Reputation:
I've been trying to run some ML code but I keep faltering at the fitting stage after running my pipeline. I've looked around on various forums to not much avail. What I've discovered is that some people say you can't use LabelEncoder within a pipeline. I'm not sure how true that is. If anyone has any insights on the matter I'd be very happy to hear them.
I keep getting this error:
TypeError: fit_transform() takes 2 positional arguments but 3 were given
And so I'm not sure if the problem is from me or from python. Here's my code:
data = pd.read_csv("ks-projects-201801.csv",
index_col="ID",
parse_dates=["deadline","launched"],
infer_datetime_format=True)
var = list(data)
data = data.drop(labels=[1014746686,1245461087, 1384087152, 1480763647, 330942060, 462917959, 69489148])
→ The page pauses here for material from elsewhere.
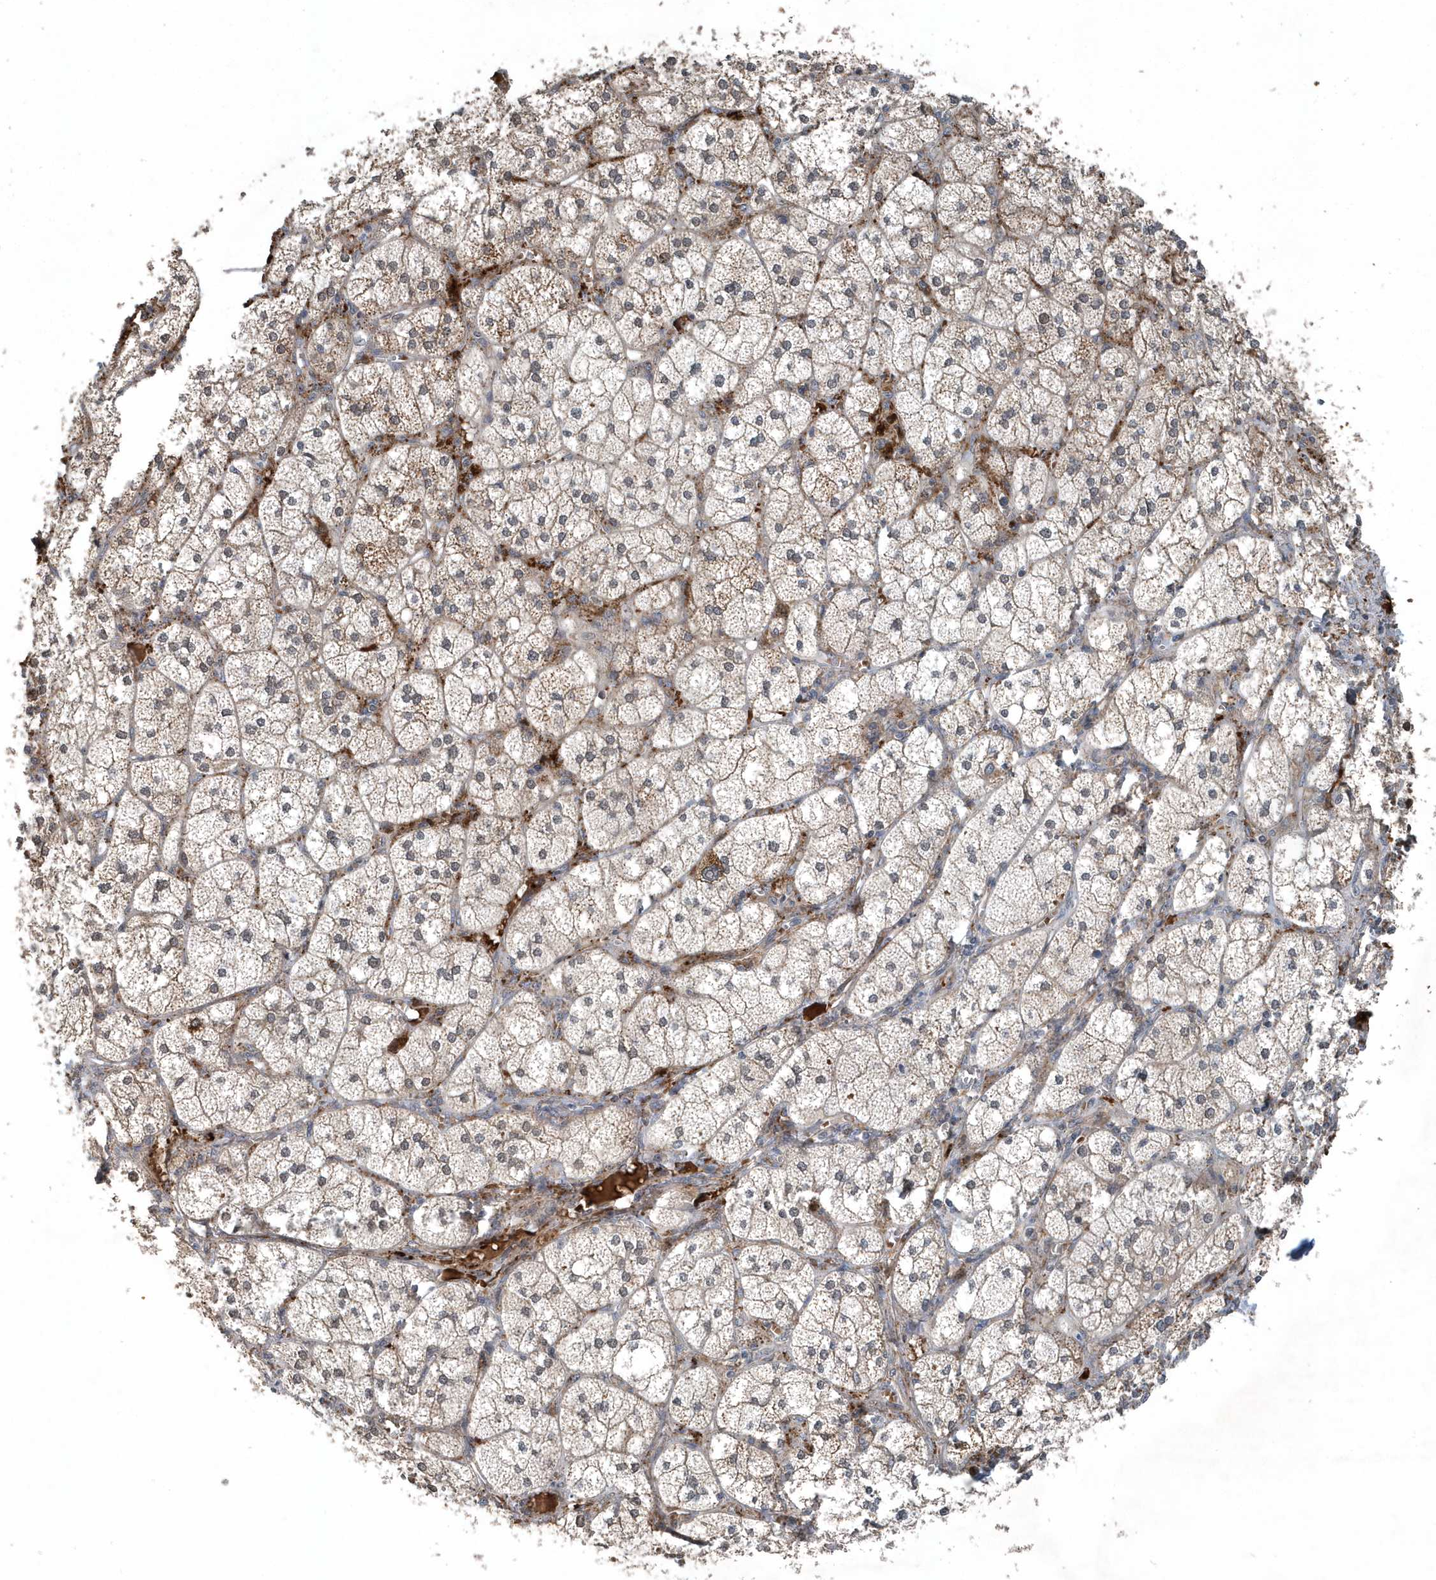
{"staining": {"intensity": "moderate", "quantity": ">75%", "location": "cytoplasmic/membranous,nuclear"}, "tissue": "adrenal gland", "cell_type": "Glandular cells", "image_type": "normal", "snomed": [{"axis": "morphology", "description": "Normal tissue, NOS"}, {"axis": "topography", "description": "Adrenal gland"}], "caption": "Protein staining by immunohistochemistry displays moderate cytoplasmic/membranous,nuclear positivity in about >75% of glandular cells in unremarkable adrenal gland. (brown staining indicates protein expression, while blue staining denotes nuclei).", "gene": "QTRT2", "patient": {"sex": "female", "age": 61}}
missing = [i for i in var if data[i].isnull().any()]
data = data.dropna(subset=missing,axis=0)
le = LabelEncoder()
oe = OrdinalEncoder()
oh = OneHotEncoder()
y = [i for i in var if i=="state"]
y = data[var.pop(8)]
p,p.index = pd.Series(le.fit_transform(y)),y.index
q = pd.read_csv("y.csv",index_col="ID")["0"]
label_y = le.fit_transform(y)
x = data[var]
obj_feat = x.select_dtypes(include="object")
dat_feat = x.select_dtypes(include="datetime64[ns]")
dat_feat = dat_feat.assign(dmonth=dat_feat.deadline.dt.month.astype("int64"),
dyear = dat_feat.deadline.dt.year.astype("int64"),
lmonth=dat_feat.launched.dt.month.astype("int64"),
lyear=dat_feat.launched.dt.year.astype("int64"))
dat_feat = dat_feat.drop(labels=["deadline","launched"],axis=1)
num_feat = x.select_dtypes(include=["int64","float64"])
u = dict(zip(list(obj_feat),[len(obj_feat[i].unique()) for i in obj_feat]))
le_obj = [i for i in u if u[i]<10]
oh_obj = [i for i in u if u[i]<20 and u[i]>10]
te_obj = [i for i in u if u[i]>20 and u[i]<25]
cb_obj = [i for i in u if u[i]>100]
# Pipeline time
#Impute and encode
strat = ["constant","most_frequent","mean","median"]
sc = StandardScaler()
oh_unk = "ignore"
encoders = [LabelEncoder(),
OneHotEncoder(handle_unknown=oh_unk),
TargetEncoder(),
CatBoostEncoder()]
#num_trans = Pipeline(steps=[("imp",SimpleImputer(strategy=strat[2])),
num_trans = Pipeline(steps=[("sc",sc)])
#obj_imp = Pipeline(steps=[("imp",SimpleImputer(strategy=strat[1]))])
oh_enc = Pipeline(steps=[("oh_enc",encoders[1])])
te_enc = Pipeline(steps=[("te_enc",encoders[2])])
cb_enc = Pipeline(steps=[("cb_enc",encoders[0])])
trans = ColumnTransformer(transformers=[
("num",num_trans,list(num_feat)+list(dat_feat)),
#("obj",obj_imp,list(obj_feat)),
("onehot",oh_enc,oh_obj),
("target",te_enc,te_obj),
("catboost",cb_enc,cb_obj)
])
models = [RandomForestClassifier(random_state=0),
KNeighborsClassifier(),
DecisionTreeClassifier(random_state=0)]
model = models[2]
print("Check 4")
# Chaining it all together
run = Pipeline(steps=[("Transformation",trans),("Model",model)])
x = pd.concat([obj_feat,dat_feat,num_feat],axis=1)
print("Check 5")
run.fit(x,p)
It runs fine until run.fit where it throws an error. I'd love to hear any advice anyone might have, and any possible ways to resolve this problem would also be greatly appreciated! Thank you.
Upvotes: 2
Views: 3201
Reputation: 88236
The problem is the same as spotted in this answer, but with a LabelEncoder
in your case. The LabelEncoder
's fit_transform
method takes:
def fit_transform(self, y):
"""Fit label encoder and return encoded labels
...
Whereas Pipeline
is expecting that all its transformers are taking three positional arguments fit_transform(self, X, y)
.
You could make a custom transformer as in the aforementioned answer, however, a LabelEncoder
should not be used as a feature transformer. An extensive explanation on why can be seen in LabelEncoder for categorical features?. So I'd recommend not using a LabelEcoder
and using some other bayesian encoders if the amount of features gets too high such as the TargetEncoder
which you also have in the list of encoders.
Upvotes: 4